The McCarroll group’s is a significant discovery for many reasons. The human complement factor C4 helps the immune cells in the process of targeting and removing pathogens. In other words, C4, one of many complement proteins in the body and a part of body’s innate immune system, helps clear cellular debris upon receiving specific signals from the immune system. It now appears that a specific form of the same protein C4 has an additional function in the brain, where it collaborates with other cells. McCarroll and his team studied the role of the C4 gene within the MHC complex and tried associating the gene’s function to the risk of schizophrenia.

There are two functionally different forms of C4 genes, C4A and C4B, each with a long and a short form (C4A-long or C4AL and C4S-short or C4AS; C4B-long or C4BL and C4B-short or C4BS).

The researchers found in 674 different samples from 245 post-mortem adult donor brain tissues that the expression of C4A and C4B genes were proportional to their copy numbers, and that C4 is expressed at 2-3x higher levels than C4B even after adjusting for the relative copy number differences between the two genes. They also found that C4A is expressed at 1.4x higher level than C4B in the brains of 35 schizophrenia patients compared to the healthy controls.

In conclusion, the scientists found associations between the four common haplotype structures (genetic variations inherited together) encompassing the C4 locus, AL–BL, AL–BS, AL–AL, and BS, and schizophrenia risk.

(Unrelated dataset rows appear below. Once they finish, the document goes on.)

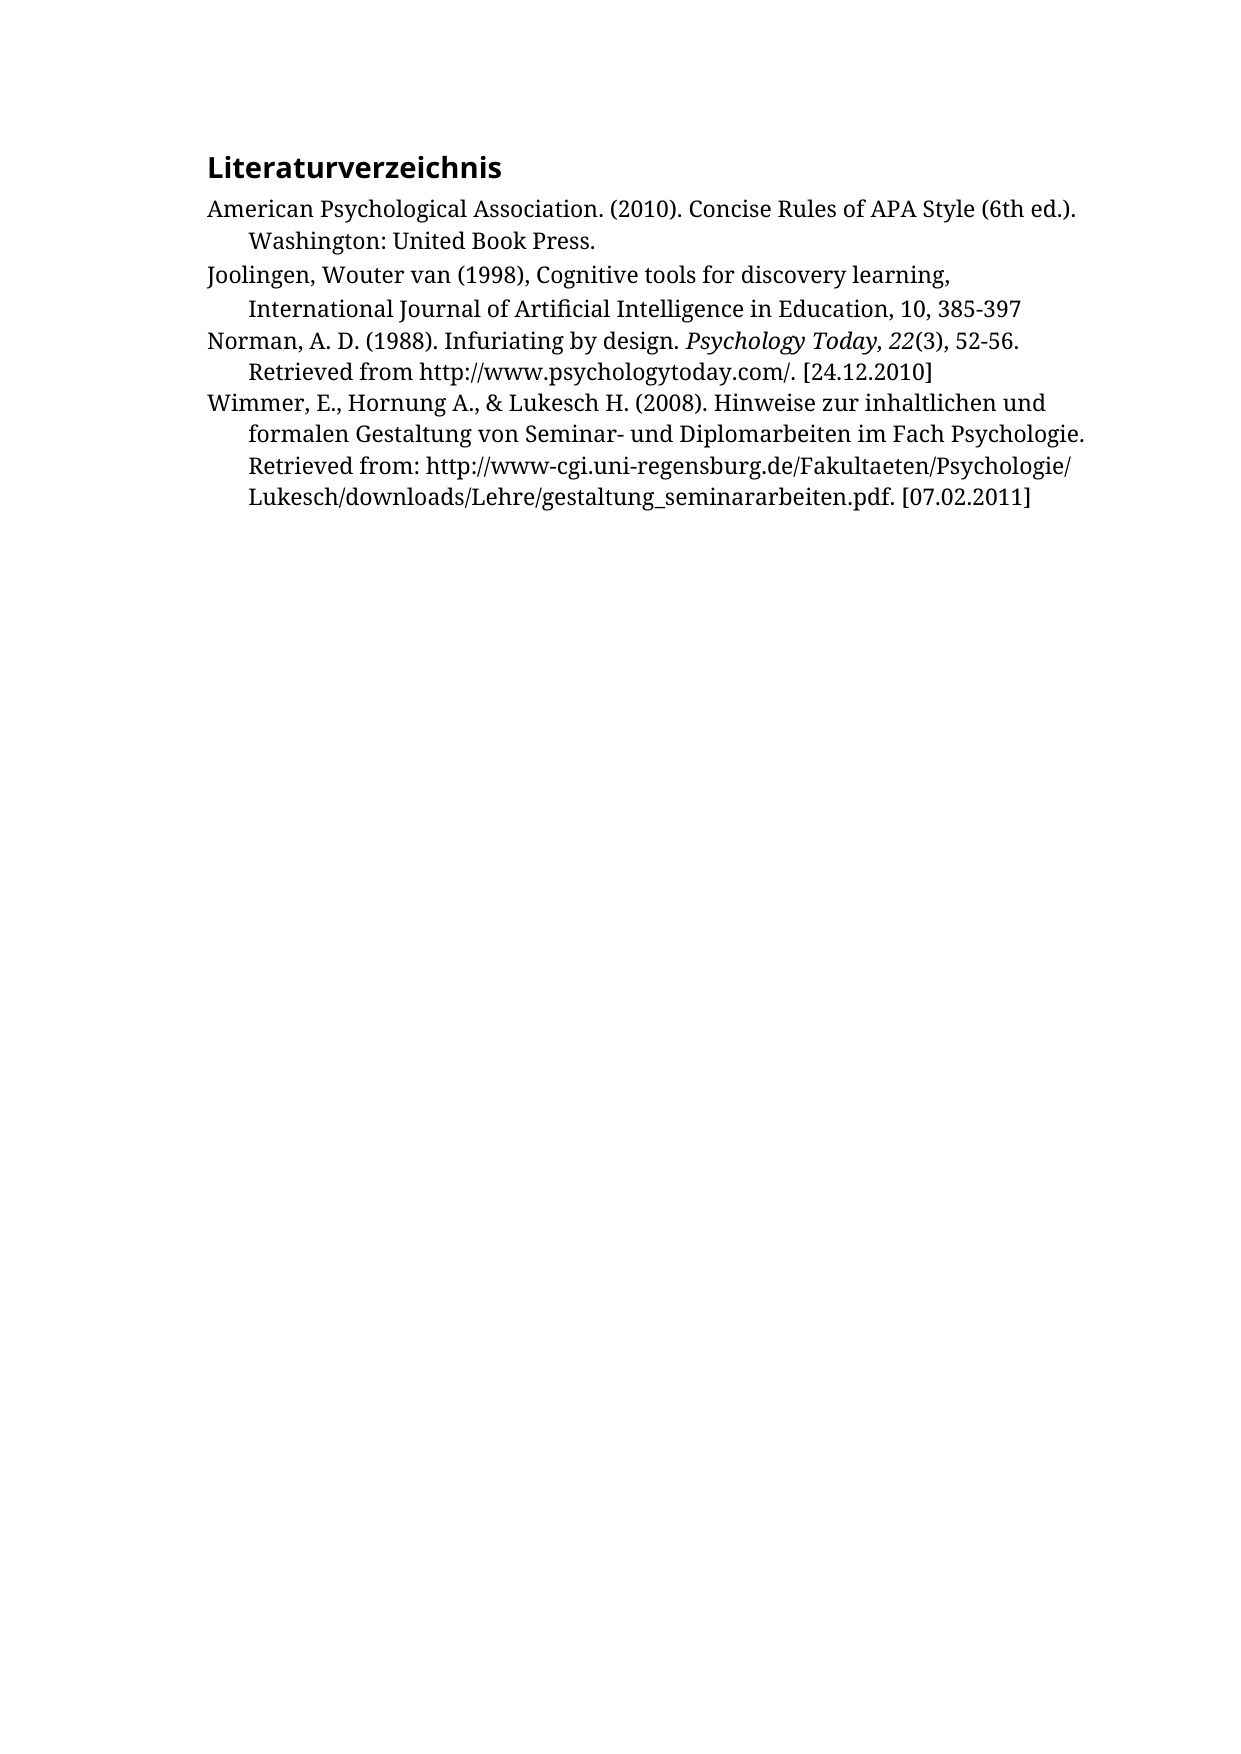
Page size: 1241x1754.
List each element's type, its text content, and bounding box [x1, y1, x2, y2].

text Joolingen, Wouter van (1998), Cognitive tools for discovery learning, International Journal of Artificial Intelligence in Education, 10, 385-397 [207, 256, 1092, 324]
text Wimmer, E., Hornung A., & Lukesch H. (2008). Hinweise zur inhaltlichen und formalen Gestaltung von Seminar- und Diplomarbeiten im Fach Psychologie. Retrieved from: http://www-cgi.uni-regensburg.de/Fakultaeten/Psychologie/ Lukesch/downloads/Lehre/gestaltung_seminararbeiten.pdf. [07.02.2011] [207, 387, 1092, 512]
subtitle Literaturverzeichnis [207, 148, 1092, 187]
text Norman, A. D. (1988). Infuriating by design. Psychology Today, 22(3), 52-56. Retrieved from http://www.psychologytoday.com/. [24.12.2010] [207, 324, 1092, 387]
text American Psychological Association. (2010). Concise Rules of APA Style (6th ed.). Washington: United Book Press. [207, 193, 1092, 256]
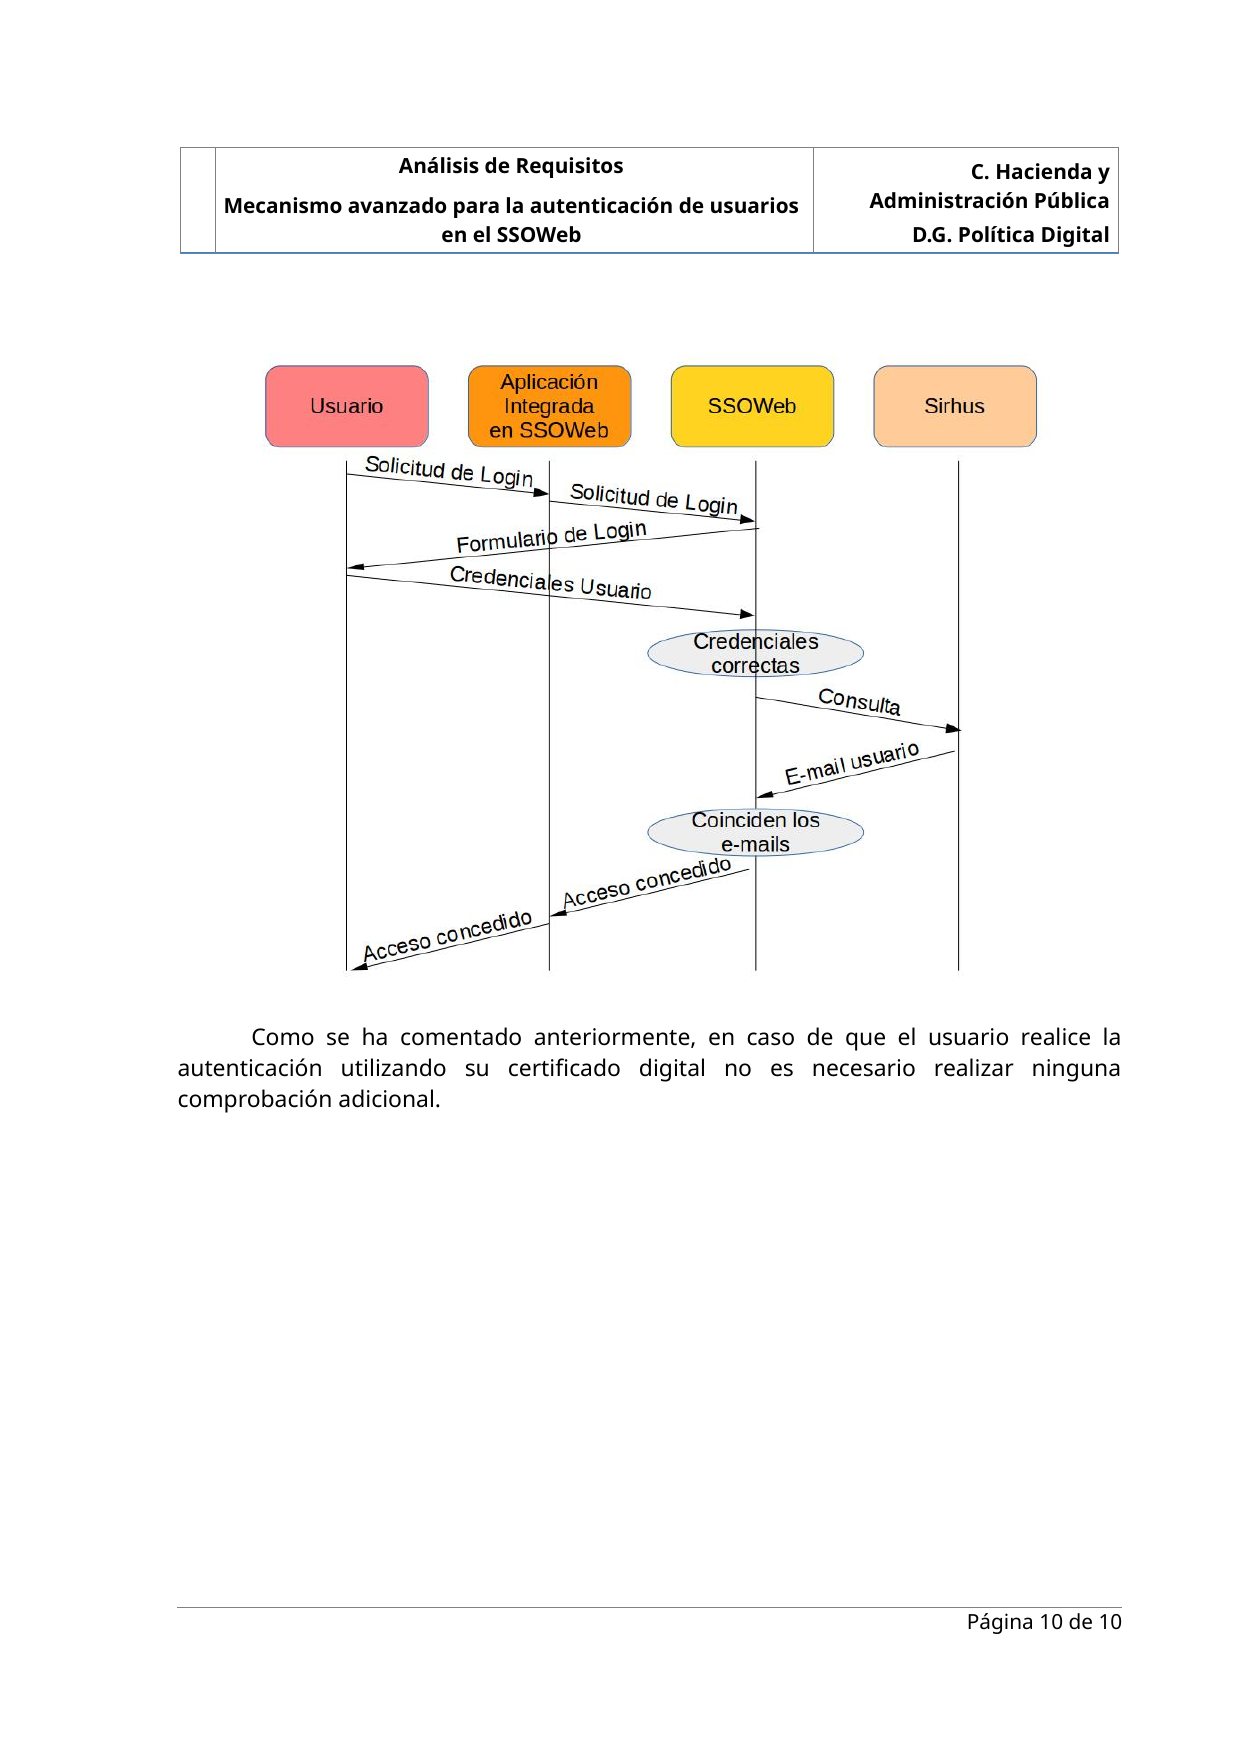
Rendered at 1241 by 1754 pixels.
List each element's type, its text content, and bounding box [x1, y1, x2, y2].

text Como se ha comentado anteriormente, en caso de que el usuario realice la autenticación utilizando su certificado digital no es necesario realizar ninguna comprobación adicional. [177, 1021, 1122, 1114]
picture [177, 311, 1123, 1021]
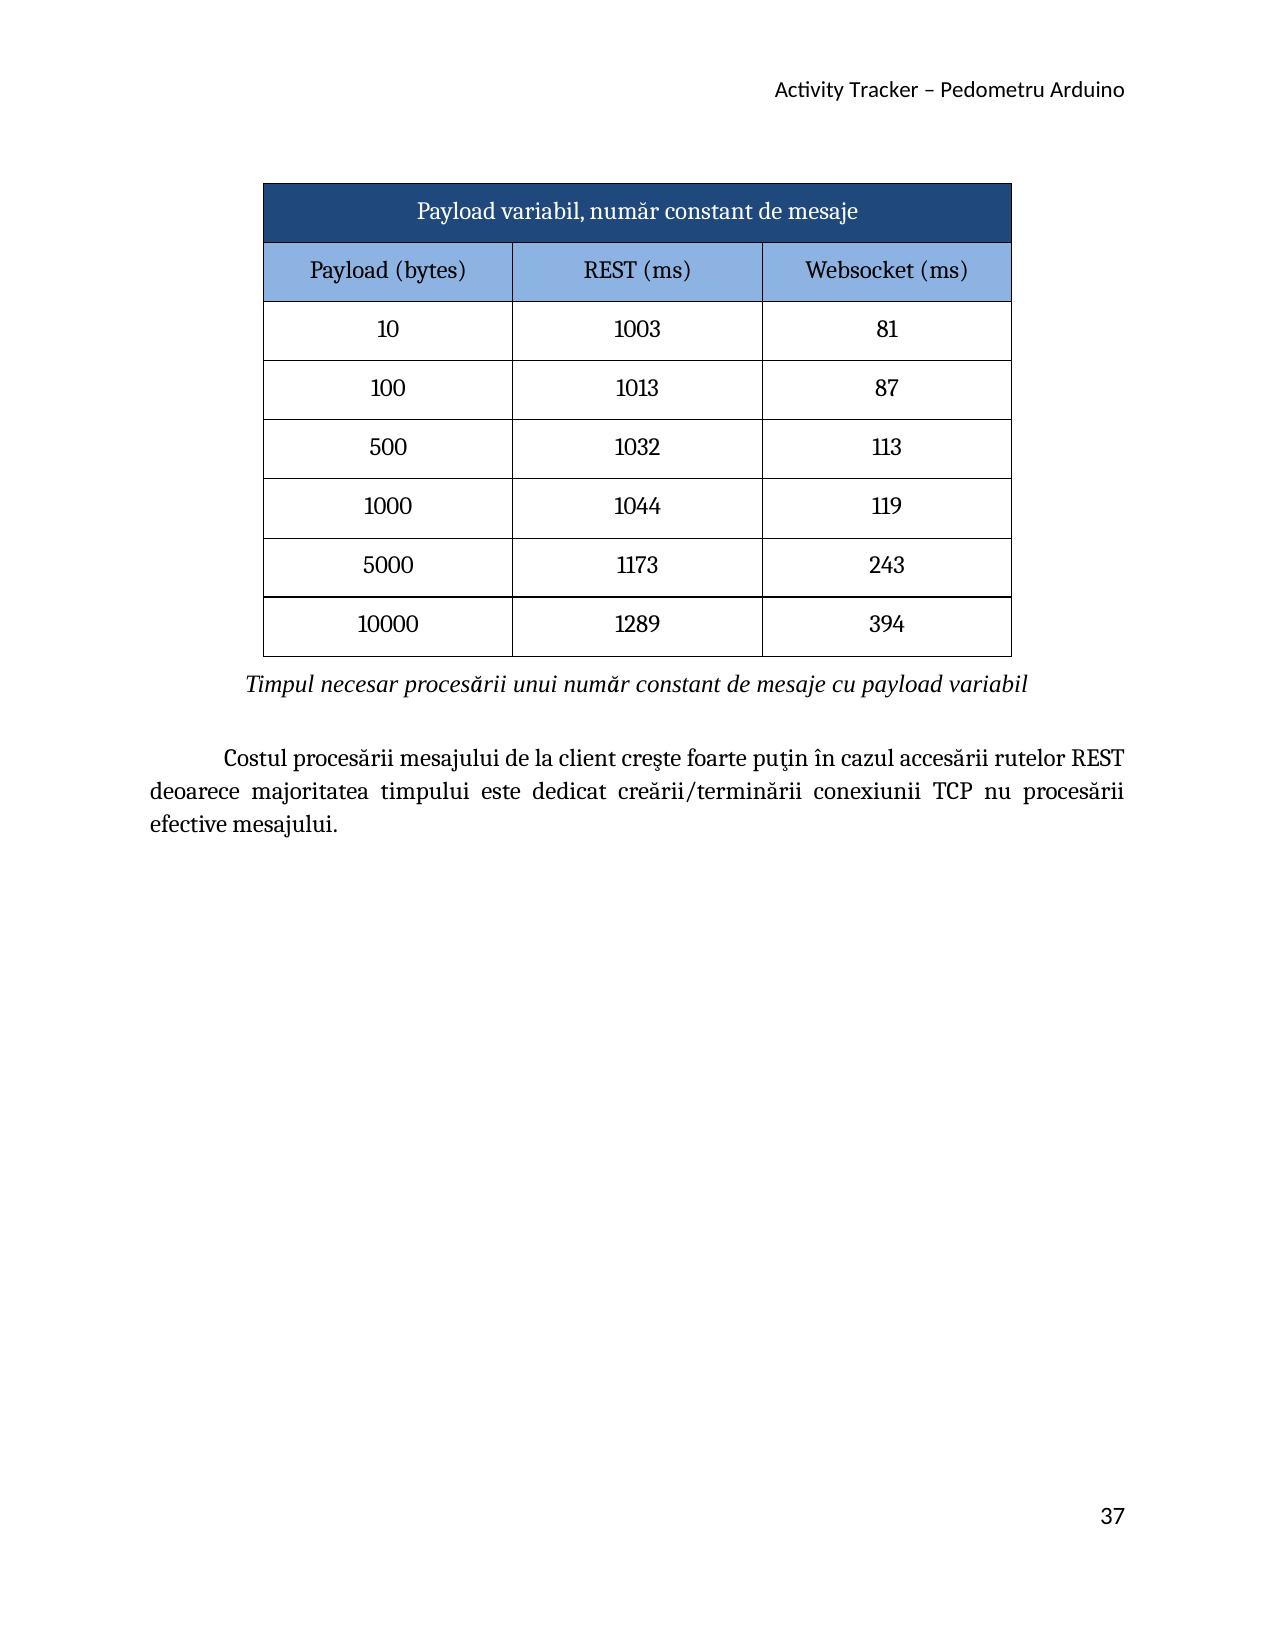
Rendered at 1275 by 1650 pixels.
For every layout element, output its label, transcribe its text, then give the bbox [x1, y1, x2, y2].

By performing immunohistochemistry tests in specific sections of the brain tissue and with co-localisation experiments, they showed that the C4 protein is expressed by neurons and is localised at different parts, namely dendrites, axons and synapses. Then, the researchers used a mouse model to show a correlation between the C4 protein and synaptic pruning or elimination, a classical feature that has been earlier shown to be associated with schizophrenia.

The scientists concluded that patients with schizophrenia were more likely to have one particular form of the C4 gene and the risk of schizophrenia goes higher with the inheritance of the same form of the C4 gene. The current study is a major step towards understanding of the biological role of any gene in schizophrenia as it establishes a causal association between a gene-function and synaptic pruning.

The study is unique as it demonstrates how a complex event linked with gene expression can ultimately provide clues to explain a niche biological function. It’s also significant as it establishes the importance and utility of large datasets. Third, it reiterates the spirit of collaboration and data sharing as exemplified by the involvement of various stakeholders of the Psychiatric Genomics Consortium, which provided the data. Unbiased genome-wide studies can lead into unchartered territories and unexpected findings. And linking biology with data is the key to solving important questions in biology and medicine. We need to be ready to produce, mine and understand large data in that context.

Binay Panda is at Ganit Labs, Bengaluru. Besides genes and genomes, Binay is passionate about open science, education and free knowledge dissemination.